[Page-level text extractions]
☆ ☆ ☆

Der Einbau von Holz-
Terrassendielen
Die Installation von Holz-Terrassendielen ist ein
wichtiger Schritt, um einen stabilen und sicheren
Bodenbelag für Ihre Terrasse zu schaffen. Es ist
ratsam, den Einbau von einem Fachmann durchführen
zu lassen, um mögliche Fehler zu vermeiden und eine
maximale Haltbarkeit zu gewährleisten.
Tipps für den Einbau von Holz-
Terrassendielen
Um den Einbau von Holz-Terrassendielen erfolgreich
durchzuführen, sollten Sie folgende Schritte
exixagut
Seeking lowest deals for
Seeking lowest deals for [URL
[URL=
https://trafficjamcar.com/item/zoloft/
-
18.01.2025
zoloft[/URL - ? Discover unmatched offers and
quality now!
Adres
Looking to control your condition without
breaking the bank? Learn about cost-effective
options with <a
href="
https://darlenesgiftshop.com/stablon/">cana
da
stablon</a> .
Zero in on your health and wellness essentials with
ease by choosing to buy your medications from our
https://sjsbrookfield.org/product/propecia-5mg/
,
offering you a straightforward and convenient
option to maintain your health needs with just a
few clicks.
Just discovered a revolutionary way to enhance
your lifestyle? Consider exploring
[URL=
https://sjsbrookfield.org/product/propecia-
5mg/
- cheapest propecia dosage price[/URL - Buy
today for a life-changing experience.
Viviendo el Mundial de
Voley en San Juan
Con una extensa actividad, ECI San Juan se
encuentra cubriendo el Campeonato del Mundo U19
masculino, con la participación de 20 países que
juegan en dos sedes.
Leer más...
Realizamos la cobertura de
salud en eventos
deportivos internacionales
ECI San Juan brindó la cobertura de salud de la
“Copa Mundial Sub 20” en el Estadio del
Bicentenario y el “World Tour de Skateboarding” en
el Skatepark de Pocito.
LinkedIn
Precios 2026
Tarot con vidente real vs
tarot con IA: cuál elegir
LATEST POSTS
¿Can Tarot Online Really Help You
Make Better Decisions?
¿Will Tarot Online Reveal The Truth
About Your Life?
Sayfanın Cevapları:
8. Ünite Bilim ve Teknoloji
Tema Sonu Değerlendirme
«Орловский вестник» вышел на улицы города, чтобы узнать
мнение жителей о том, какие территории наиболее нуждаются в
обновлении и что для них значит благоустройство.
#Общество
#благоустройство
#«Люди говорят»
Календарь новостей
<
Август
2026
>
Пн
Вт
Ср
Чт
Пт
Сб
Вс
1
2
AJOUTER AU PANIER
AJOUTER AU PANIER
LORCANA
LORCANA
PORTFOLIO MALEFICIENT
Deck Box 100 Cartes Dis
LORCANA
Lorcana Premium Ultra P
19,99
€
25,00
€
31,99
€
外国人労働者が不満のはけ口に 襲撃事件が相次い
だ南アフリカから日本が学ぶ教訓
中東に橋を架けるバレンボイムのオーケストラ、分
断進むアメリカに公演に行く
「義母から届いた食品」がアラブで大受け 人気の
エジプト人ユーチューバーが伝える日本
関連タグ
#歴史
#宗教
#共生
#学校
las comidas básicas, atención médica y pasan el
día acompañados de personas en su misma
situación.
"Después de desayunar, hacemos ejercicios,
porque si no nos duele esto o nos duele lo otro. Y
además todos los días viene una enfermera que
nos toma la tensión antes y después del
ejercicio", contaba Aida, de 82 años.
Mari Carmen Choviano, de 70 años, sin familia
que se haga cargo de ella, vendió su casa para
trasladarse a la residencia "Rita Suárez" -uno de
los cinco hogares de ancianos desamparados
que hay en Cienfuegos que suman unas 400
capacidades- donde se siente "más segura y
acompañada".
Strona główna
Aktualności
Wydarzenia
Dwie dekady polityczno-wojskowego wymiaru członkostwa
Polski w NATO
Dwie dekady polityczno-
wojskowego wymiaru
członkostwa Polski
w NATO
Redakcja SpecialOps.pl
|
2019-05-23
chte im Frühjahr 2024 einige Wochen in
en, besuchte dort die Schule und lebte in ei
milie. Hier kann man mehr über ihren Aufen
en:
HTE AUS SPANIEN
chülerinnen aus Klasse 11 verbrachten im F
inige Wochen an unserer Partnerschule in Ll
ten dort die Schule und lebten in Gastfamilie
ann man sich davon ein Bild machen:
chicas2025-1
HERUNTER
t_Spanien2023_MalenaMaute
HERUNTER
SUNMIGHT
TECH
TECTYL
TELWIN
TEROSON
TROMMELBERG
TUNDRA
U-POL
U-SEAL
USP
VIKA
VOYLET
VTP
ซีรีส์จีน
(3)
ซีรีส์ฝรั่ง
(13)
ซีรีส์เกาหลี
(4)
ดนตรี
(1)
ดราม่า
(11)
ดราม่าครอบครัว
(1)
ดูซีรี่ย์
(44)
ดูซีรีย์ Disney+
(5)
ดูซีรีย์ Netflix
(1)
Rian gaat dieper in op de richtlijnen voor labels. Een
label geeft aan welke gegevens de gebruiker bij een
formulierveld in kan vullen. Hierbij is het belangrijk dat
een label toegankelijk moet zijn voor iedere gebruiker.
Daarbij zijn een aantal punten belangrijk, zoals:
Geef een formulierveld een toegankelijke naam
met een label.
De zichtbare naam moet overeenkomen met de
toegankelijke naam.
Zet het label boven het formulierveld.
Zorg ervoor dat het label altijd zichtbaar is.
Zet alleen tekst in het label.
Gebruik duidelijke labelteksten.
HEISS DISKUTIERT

☆ ☆ ☆

* **How to complete this task**:
Please write out the entries line for line, beginning at their first line and stopping after the line that has "maximale Haltbarkeit zu gewährleisten.".

* **Task answer**:
Der Einbau von Holz-
Terrassendielen
Die Installation von Holz-Terrassendielen ist ein
wichtiger Schritt, um einen stabilen und sicheren
Bodenbelag für Ihre Terrasse zu schaffen. Es ist
ratsam, den Einbau von einem Fachmann durchführen
zu lassen, um mögliche Fehler zu vermeiden und eine
maximale Haltbarkeit zu gewährleisten.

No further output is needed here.